Le Bagarreur du Texas / Le Mariage est pour demain (Tennessee's Partner) d'Allan Dwan - 1955
Voilà ce qu'on appelle du cinéma châtoyant ou je m'appelle pas Colorado Gols. Allan Dwan réalise un western absolument splendide pour les yeux, réconfortant pour le coeur et précieux pour tout amoureux du "western sentimental" qui se respecte. C'est une histoire d'amitié pure et dure, qui pourrait virer, oui, à la romance crypto-gay, s'il n'y avait là la présence, comment dire, sexuée à mort de Rhonda Fleming, qui fait basculer à elle seule l'ensemble du film dans un érotisme hétéro insoupçonnable. Dès la première bobine, Dwan la filme prenant son bain en chantant "Heart of Gold" d'une voix tonitruante, et la vision de ces épaules nues et de ce drap de bain dévoilant sa cuisse suffirait à nous faire mourir en paix. On se dit au départ que c'est peut-être elle, la "partner" du titre : elle dirige en effet une sorte de maison de mariage, dans laquelle on peut aussi bien jouer au poker et boire des pintes que trouver femme à marier en la personne de charmantes gorettes aux robes multicolores. Pour la soutenir, son amant Tennessee (John Payne, élégantissime), champion de poker qui la prend sous son aile et lui verse une part de ses dividendes. Partenaire de profits, donc, que la belle aimerait bien épouser, malgré les réticences viriles du sieur.

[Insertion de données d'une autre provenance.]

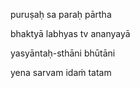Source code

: puruṣaḥ sa paraḥ pārtha

bhaktyā labhyas tv ananyayā

yasyāntaḥ-sthāni bhūtāni

yena sarvam idaṁ tatam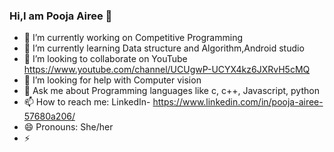 ### Hi,I am Pooja Airee 👋


<!--**AIREEXZIP2/AIREEXZIP2** is a ✨ _special_ ✨ repository because its `README.md` (this file) appears on your GitHub profile.-->


- 🔭 I’m currently working on Competitive Programming 
- 🌱 I’m currently learning Data structure and Algorithm,Android studio 
- 👯 I’m looking to collaborate on YouTube  https://www.youtube.com/channel/UCUgwP-UCYX4kz6JXRvH5cMQ
- 🤔 I’m looking for help with Computer vision 
- 💬 Ask me about Programming languages like c, c++, Javascript, python
- 📫 How to reach me: LinkedIn- https://www.linkedin.com/in/pooja-airee-57680a206/
- 😄 Pronouns: She/her
- ⚡
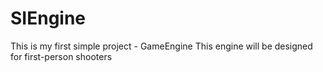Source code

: # SIEngine

This is my first simple project - GameEngine 
This engine will be designed for first-person shooters
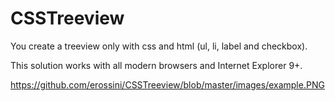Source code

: # CSSTreeview

You create a treeview only with css and html (ul, li, label and checkbox). 

This solution works with all modern browsers and Internet Explorer 9+.

https://github.com/erossini/CSSTreeview/blob/master/images/example.PNG
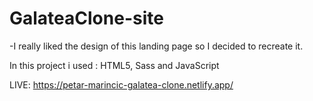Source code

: # GalateaClone-site


-I really liked the design of this landing page so I decided to recreate it.

In this project i used : HTML5, Sass and JavaScript


LIVE: https://petar-marincic-galatea-clone.netlify.app/
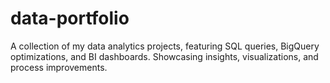 # data-portfolio
A collection of my data analytics projects, featuring SQL queries, BigQuery optimizations, and BI dashboards. Showcasing insights, visualizations, and process improvements.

Arrive en ville un brave cow-boy (Ronald Reagan, féminisé à mort) qui va devenir le meilleur pote de Tennessee. Reagan doit épouser une donzelle que Tennessee connait bien : une profiteuse bien bitch. Notre héros va tout faire pour détourner son poteau de ce funeste projet. Toute la première moitié du film est consacrée à ça, à travers un scénario très étonnant pour un western : un homme essaye d'en convaincre un autre que sa femme est une salope. Le flegme grand crin de Payne fait merveille opposé au sentimentalisme tout feu tout flamme de Reagan, sous le regard incandescent (et un poil jaloux) de Fleming : celle-ci adore son Tennessee, mais voit dans la passion aveugle et conventionnelle de Reagan le moyen de mettre elle aussi la bague au doigt de son homme. Un vaudeville, oui, voilà, mais sur fond de cow-boys menaçants et de coups de feu pétaradants. Car le succès de Tennessee aux cartes ne lui vaut pas que des amis, et très vite la comédie sentimentale se double d'un suspense tout westernien. Nos deux amis parviendront-ils à régler cette histoire de gorette légère tout en se débarrassant des félons qui convoitent leur mine d'or ?
La mise en scène de Dwan est superbe, surtout grâce à cette photo proprement incroyable. Le film baigne dans les couleurs, réhaussées par la beauté des costumes et le judicieux choix des décors. La "maison de mariage" est une merveille de détails tous plus beaux les uns que les autres. Dwan, toujours modeste, prend pourtant un évident plaisir à rendre ça le plus glamour possible, avec ses mouvements de caméra qui passent de grandes plongées à des plans d'ensemble très bien réglés (beaucoup de figurants à l'écran, du début à la fin, et du coup, une utlisation des profondeurs de champ et des miroirs très sophistiquée). Le scénario, très original malgré quelques petits problèmes de construction sur la fin (comment Tennessee parvient-il à retrouver la trace du félon ?...) fait passer sans arrêt du grand film de sentiments à la comédie, et de celle-ci au film d'action, et de celui-ci au portrait de deux hommes qui s'éprennent l'un de l'autre, c'est rempli comme un oeuf sur 80 minutes de métrage. Direction d'acteurs impeccable, musique agréable, sens du détail dans les personnages secondaires, on est gâté.